The listing that follows is to be repeated exactly.

*DATA RECORDS*:
******************************
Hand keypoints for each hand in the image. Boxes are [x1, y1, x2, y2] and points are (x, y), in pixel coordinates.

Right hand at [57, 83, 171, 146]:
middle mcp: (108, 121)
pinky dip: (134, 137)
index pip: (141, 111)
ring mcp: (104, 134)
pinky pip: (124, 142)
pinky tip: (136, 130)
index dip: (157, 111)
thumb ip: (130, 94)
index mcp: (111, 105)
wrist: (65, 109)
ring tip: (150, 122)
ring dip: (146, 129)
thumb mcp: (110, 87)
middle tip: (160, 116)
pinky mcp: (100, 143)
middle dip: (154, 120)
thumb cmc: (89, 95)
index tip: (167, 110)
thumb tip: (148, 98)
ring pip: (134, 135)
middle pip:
******************************
*EXERCISE RESPONSE*:
Hand keypoints for each hand in the image. Boxes are [x1, y1, x2, y2] and points are (x, y), in pixel coordinates.

Right hand at [57, 83, 171, 146]:
middle mcp: (108, 121)
pinky dip: (134, 137)
index pip: (141, 111)
ring mcp: (104, 134)
pinky pip: (124, 142)
pinky tip: (136, 130)
index dip: (157, 111)
thumb ip: (130, 94)
index mcp: (111, 105)
wrist: (65, 109)
ring tip: (150, 122)
ring dip: (146, 129)
thumb mcp: (110, 87)
middle tip: (160, 116)
pinky mcp: (100, 143)
middle dip: (154, 120)
thumb cmc: (89, 95)
index tip: (167, 110)
thumb tip: (148, 98)
ring pip: (134, 135)
middle pip:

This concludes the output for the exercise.